Effect of iron deficiency and overload on ZIP14 and DMT1 expression in liver
Western blot analysis revealed that hepatic ZIP14 levels were 100% higher in iron-loaded rats than in iron-adequate controls (Figure 2A). The integral membrane protein scavenger receptor class B type I (SR-B1) was measured to indicate protein loading among lanes. In contrast to ZIP14, hepatic DMT1 levels were 70% lower in iron-loaded rats and 200% higher in iron-deficient rats compared with iron-adequate animals (Figure 2A). The immunoreactivity of the anti-DMT1 antibody and the position of the DMT1 immunoreactive band were validated by using tissues from Dmt1 knockout animals (data not shown). Transferrin receptor 1 (TfR1) levels, which vary inversely with iron status,13 were measured as a positive control for iron-dependent changes in protein expression. As expected, TfR1 levels were up-regulated in iron deficiency and down-regulated in iron overload (Figure 2A). In iron-deficient animals, the up-regulation of DMT1 protein levels was associated with higher DMT1 mRNA levels [both the IRE (+) and the non-IRE (−) forms, Figure 2B], suggesting transcriptional regulation. Hepcidin mRNA levels, which vary in proportion to hepatic iron concentrations,14 were measured as a positive control for iron-dependent changes in mRNA expression.
Effect of iron deficiency and overload on ZIP14 and DMT1 expression in pancreas
In pancreas, we found that ZIP14 levels were 70% higher in iron-loaded rats than in iron-adequate controls (Figure 3A). By contrast, DMT1 levels were unaffected by iron status. For the DMT1 western blot, pan-cadherin was used as a lane-loading control. Levels of TfR1 in the pancreas were higher in iron-deficient rats and lower in iron-loaded rats relative to iron-adequate controls. Levels of the non-IRE (−) form of DMT1 mRNA, but not the IRE (+) form, were lower in iron-loaded rat pancreas compared with iron-adequate pancreas (Figure 3B).

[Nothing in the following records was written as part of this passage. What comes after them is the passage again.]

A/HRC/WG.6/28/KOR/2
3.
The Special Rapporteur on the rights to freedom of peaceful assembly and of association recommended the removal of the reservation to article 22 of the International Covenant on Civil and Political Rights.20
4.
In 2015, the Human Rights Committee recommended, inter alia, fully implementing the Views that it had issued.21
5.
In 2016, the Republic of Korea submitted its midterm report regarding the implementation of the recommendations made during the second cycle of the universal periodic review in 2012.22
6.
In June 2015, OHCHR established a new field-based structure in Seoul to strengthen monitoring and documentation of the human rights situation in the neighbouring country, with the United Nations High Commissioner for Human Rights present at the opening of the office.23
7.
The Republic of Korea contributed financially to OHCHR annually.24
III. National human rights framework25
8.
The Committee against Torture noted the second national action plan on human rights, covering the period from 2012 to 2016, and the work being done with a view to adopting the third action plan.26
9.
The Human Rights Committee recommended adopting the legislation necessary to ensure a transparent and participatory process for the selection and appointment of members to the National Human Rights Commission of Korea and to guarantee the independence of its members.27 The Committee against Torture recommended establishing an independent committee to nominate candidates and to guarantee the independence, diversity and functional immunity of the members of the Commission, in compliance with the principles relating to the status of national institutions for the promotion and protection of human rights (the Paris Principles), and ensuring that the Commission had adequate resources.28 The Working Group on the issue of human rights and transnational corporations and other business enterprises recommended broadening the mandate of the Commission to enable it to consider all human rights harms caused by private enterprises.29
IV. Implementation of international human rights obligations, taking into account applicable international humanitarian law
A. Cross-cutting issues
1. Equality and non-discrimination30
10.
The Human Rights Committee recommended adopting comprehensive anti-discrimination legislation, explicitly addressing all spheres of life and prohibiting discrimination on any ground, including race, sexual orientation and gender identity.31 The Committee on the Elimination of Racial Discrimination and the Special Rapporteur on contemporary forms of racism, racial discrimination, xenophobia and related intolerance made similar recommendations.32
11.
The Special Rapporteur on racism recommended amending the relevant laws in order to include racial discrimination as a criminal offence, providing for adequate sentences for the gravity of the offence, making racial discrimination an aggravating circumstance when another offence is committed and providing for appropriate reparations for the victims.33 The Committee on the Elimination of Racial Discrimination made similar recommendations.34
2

Effect of iron deficiency and overload on ZIP14 and DMT1 expression in heart
ZIP14 levels in heart were unaffected by iron status (Figure 4A). Only three iron-deficient and four iron-adequate heart samples were available for the final analysis of ZIP14 because most of the tissue was used up during western blot optimizations/modifications for heart, which expresses relatively low amounts of ZIP14 (Figure 1D). DMT1 levels were 4-fold higher in iron-deficient heart than in iron-adequate heart. As in liver and pancreas, cardiac TfR1 levels were higher in iron-deficient rats and lower in iron-loaded rats relative to iron-adequate controls. Although TfR1 levels were elevated in pancreas and heart, consistent with the well-known regulation of TfR1 by iron deficiency, non-heme iron concentrations were not found to be lower in these tissues. This apparent inconsistency is likely to be because TfR1 levels are regulated by the intracellular labile iron pool rather than the total pool of cellular non-heme iron.15 Changes in the labile iron pool, which represents only a small fraction of the total pool of cellular non-heme iron, may be manifest without detectable differences in the total pool of cellular non-heme iron, which is what we measured. Indeed, previous studies have shown that iron chelators can increase transferrin receptor levels without decreasing the concentration of cellular non-heme iron.16 Despite marked up-regulation of DMT1 levels in iron-deficient heart, DMT1 mRNA levels were not elevated (Figure 4B), suggesting post-transcriptional regulation.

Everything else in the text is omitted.